Ainsi, c’est pour répondre à ce besoin de sacré, exacerbé par la technicisation d’un monde dont Max Weber annonçait déjà le «grand désenchantement» il y a un siècle, que prospèrent de nos jours des manières alternatives et plus personnelles de penser le religieux. Pourtant, elles sont souvent prises en charge par des Eglises qui revendiquent également leur attachement à la pratique de cultes plus traditionnels.
Les religions institutionnalisées contraintes au changement
L’un des exemples les plus intéressants de la relative ouverture de certaines communautés religieuses bien établies à de nouvelles manières de concevoir le sacré est la création récente, par l’Eglise catholique vaudoise, de l’Espace Maurice Zundel à Lausanne. Ce centre accueille tous les individus désireux d’approfondir leur foi à travers la prière et la méditation. Il garantit aussi l’accompagnement de personnes sans attaches religieuses particulières dans leur quête de spiritualité en leur proposant des entretiens personnels.
Pourtant, certains jeunes croyants restent attachés à des pratiques plus traditionnelles, qui verraient peut-être des initiatives telles que l’espace Zundel comme la manifestation d’une forme de syncrétisme désincarné.
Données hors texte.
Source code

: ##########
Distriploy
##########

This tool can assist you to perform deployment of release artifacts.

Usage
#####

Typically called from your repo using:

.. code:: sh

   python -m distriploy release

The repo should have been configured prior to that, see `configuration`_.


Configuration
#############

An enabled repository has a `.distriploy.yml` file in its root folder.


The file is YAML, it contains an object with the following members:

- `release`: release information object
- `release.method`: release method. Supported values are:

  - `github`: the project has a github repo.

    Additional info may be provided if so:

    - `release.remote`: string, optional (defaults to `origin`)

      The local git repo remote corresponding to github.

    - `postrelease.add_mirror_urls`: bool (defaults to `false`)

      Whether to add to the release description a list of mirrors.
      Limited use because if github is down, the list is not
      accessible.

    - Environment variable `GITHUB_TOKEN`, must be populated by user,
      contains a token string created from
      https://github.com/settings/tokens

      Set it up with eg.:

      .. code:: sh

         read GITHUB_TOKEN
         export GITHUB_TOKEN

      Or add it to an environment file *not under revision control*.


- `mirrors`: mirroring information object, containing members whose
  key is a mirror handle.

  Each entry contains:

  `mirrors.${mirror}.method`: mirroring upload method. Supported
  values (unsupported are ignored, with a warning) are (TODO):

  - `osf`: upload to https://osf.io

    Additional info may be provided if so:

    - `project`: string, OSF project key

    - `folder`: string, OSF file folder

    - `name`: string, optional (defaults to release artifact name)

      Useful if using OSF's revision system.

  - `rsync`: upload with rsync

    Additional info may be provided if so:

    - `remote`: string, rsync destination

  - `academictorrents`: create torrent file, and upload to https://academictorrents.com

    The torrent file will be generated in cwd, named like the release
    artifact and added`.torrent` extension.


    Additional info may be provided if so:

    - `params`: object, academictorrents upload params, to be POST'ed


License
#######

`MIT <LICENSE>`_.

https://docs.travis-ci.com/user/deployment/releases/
C’est le cas d’un étudiant catholique de 18 ans qui souhaite garder l’anonymat. Pour lui, être chrétien, «c’est vouloir faire pareil, non pas parce qu’on a toujours fait comme ça, mais parce qu’on est convaincu que c’est la bonne façon de faire et que les valeurs portées pas la Chrétienté sont des valeurs sociales, philosophiques, cohérentes, raisonnables et bonnes». L’un de ses camarades partage son opinion et ajoute également que «l’amour, le salut, etc., vouloir les garder, c’est nécessaire… Sans toutefois verser dans un conservatisme général. On peut être chrétien et ouvert au changement». C’est aussi ce que pense Pietro, étudiant en histoire âgé de 21 ans. Pour lui, comprendre les nouvelles formes de religiosité qui ont cours aujourd’hui ne pose aucun problème: «C’est l’évidence de la religion, puisque l’homme est un animal religieux».